Jackson Bentley is a fictional American journalist appearing in the film Lawrence of Arabia (1962); he is portrayed by Arthur Kennedy. He is based on famed American journalist Lowell Thomas.

Overview 

Bentley first appears at the funeral of T. E. Lawrence (Peter O'Toole) in 1935. Asked for his opinion about Lawrence by a reporter, he remarks:

It was my privilege to know him, and to make him known to the world. He was a poet, a scholar, and a mighty warrior.

Then, after the reporter exits, he says to a friend:

He was also the most shameless exhibitionist since Barnum and Bailey.

He is then accosted by a British Medical Officer (Howard Marion-Crawford) who protests angrily that Lawrence was "a very great man."

Bentley does not appear in the story proper until the beginning of Act II, when he arrives at Arab- and British-occupied Aqaba to interview Prince Faisal (Alec Guinness), writing for the Chicago Courier. He admits that he is "looking for a hero" to inspire his country's entry into World War I, to which Faisal replies:

Lawrence is your man.

Bentley covers one of Lawrence's train raids, interviewing Lawrence, Sherif Ali (Omar Sharif), and photographing the event - though Auda Abu Tayi (Anthony Quinn) takes offense, smashing one of his cameras.

Bentley re-appears as Lawrence returns to Jerusalem, but is prevented from speaking with Lawrence by Dryden (Claude Rains). He protests that he has a right to see Lawrence due to his role in his fame. Dryden rebuffs him:

It's a little clash of temperament that's going on there. Inevitably, one of them's half-mad, and the other - wholly unscrupulous.

Bentley arrives to accompany Lawrence's final campaign against Damascus, but the car he has rented breaks down and he is forced to accompany the main British column with General Allenby (Jack Hawkins). He arrives in the aftermath of the Tafas massacre, appalled at the carnage he sees, and addresses a blood-soaked, remorseful Lawrence:

Oh, you rotten man. Let me take your rotten bloody picture. . . for the rotten, bloody newspapers!

Bentley is in his forties, highly cynical of authority, and regards the ambitions of Lawrence, Ali, and Faisal cynically. He and Lawrence seem to have a somewhat antagonistic relationship, but find each other useful for their respective ends.
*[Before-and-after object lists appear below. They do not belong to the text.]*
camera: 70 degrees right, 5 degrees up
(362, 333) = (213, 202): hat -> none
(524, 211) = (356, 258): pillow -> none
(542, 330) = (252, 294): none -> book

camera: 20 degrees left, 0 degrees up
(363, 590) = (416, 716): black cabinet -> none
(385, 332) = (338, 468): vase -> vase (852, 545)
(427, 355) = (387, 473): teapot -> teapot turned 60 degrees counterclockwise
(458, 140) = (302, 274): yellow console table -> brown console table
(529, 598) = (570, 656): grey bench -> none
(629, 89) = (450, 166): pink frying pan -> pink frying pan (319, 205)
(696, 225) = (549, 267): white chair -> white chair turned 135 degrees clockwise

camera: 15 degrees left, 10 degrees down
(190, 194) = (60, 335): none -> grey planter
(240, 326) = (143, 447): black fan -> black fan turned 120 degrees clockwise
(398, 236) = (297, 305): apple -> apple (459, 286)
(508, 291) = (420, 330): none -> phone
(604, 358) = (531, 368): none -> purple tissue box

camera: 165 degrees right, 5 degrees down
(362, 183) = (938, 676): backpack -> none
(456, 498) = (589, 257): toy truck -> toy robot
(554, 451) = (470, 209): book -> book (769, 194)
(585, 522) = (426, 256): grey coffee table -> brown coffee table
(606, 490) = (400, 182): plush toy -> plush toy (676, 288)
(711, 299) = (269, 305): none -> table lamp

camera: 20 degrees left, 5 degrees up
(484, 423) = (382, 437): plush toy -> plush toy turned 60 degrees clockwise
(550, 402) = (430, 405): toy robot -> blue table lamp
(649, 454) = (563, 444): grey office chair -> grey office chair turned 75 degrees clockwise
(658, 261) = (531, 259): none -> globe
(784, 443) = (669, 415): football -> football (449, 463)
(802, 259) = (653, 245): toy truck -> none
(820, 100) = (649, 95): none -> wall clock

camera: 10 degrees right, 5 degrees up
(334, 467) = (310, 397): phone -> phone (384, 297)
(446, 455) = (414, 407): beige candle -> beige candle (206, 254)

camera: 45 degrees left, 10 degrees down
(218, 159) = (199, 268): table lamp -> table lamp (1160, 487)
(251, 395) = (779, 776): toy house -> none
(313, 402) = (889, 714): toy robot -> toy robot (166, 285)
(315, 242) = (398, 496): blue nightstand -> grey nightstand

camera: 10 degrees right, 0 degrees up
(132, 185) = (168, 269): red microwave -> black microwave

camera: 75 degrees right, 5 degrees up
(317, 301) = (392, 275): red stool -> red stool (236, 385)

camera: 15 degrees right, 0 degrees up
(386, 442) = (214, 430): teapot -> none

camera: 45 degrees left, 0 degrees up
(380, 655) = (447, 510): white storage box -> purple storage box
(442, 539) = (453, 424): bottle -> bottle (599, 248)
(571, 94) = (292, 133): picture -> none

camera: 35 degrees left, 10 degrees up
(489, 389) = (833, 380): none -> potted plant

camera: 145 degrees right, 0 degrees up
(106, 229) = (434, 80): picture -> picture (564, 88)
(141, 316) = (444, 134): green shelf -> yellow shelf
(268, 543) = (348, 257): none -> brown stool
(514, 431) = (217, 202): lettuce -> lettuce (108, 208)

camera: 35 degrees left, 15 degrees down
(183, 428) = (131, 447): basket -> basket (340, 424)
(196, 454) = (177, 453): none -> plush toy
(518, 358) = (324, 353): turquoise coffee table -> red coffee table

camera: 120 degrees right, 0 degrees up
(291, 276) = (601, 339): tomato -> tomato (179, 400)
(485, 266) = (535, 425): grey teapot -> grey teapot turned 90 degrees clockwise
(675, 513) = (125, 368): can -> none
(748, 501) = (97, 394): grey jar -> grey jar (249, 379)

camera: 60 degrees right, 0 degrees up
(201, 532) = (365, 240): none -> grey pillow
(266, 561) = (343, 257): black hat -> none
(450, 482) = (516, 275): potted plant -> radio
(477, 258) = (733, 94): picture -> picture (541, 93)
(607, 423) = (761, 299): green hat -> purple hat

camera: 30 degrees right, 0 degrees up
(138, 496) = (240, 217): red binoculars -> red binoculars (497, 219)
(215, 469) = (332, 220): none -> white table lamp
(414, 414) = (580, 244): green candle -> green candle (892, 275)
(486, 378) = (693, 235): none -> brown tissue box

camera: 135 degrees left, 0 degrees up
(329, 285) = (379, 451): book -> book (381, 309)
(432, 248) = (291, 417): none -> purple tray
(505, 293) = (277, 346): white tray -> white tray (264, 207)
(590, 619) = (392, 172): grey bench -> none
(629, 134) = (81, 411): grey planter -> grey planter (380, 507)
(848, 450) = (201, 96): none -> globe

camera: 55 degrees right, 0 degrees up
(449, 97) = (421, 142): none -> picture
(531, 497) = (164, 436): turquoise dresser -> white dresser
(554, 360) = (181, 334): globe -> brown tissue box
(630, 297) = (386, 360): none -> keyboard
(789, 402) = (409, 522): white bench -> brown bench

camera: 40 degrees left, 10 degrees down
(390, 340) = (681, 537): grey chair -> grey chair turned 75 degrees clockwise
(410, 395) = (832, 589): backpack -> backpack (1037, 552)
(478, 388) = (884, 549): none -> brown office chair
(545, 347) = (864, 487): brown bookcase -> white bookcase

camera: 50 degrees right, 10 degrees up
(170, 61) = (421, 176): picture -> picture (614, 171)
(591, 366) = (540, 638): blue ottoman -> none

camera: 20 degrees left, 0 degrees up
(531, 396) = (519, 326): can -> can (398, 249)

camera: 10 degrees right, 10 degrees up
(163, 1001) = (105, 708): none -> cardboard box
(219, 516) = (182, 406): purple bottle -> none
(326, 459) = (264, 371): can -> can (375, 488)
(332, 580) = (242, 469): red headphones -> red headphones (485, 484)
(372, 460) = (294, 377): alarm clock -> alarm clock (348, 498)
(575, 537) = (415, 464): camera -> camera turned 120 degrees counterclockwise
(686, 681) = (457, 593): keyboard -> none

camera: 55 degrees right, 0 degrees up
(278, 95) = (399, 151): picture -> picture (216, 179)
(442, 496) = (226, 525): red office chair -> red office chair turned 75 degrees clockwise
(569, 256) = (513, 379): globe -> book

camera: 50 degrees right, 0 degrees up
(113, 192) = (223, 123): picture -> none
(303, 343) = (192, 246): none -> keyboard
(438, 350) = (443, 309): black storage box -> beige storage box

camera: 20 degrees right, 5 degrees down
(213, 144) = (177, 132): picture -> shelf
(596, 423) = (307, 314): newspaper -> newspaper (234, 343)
He has published a very well written novel titled "48 hours - A City of London Thriller"

Inspiration 

Bentley is obviously inspired by American journalist and explorer Lowell Thomas. Thomas, along with cameraman Harry Chase, briefly accompanied Lawrence on his exploits in the Arab Revolt, visited the archaeological site at Petra, and also spent time with Lawrence, Allenby, and Faisal in Aqaba and Jerusalem (though unlike Bentley, he never met Auda and spent no time on the front lines). After the war (not during it, as the film depicts), he helped make Lawrence a household name with a book and dramatic slide lectures which toured London and New York City. (His being based in Chicago, and his name being Jackson, Thomas's middle name, are other give-aways.) However, Bentley is a middle-aged man, whereas Thomas was in his twenties during the war. There is also no equivalent to Chase in the film.

Lawrence and Thomas in real life had a friendly relationship that only turned sour after Thomas refused to stop his slide lectures in the early 20s, despite personal requests by Lawrence. Thomas seemed to hold Lawrence in high regard, unlike Bentley, though he famously described Lawrence:

He had a genius of backing into the limelight.

Thomas had approached the film's producer, Sam Spiegel, with a great deal of research material, which was turned down. Thomas enjoyed the film on its own merits, but felt it was a grossly inaccurate depiction of Lawrence and the Arab Revolt.

Michael Wilson's original script was based on With Lawrence in Arabia, Thomas's book on the Arab Revolt, and Thomas served as the film's narrator. Robert Bolt's revision focused on Lawrence's Seven Pillars of Wisdom as its primary source; Thomas's character was scaled down, and his name changed.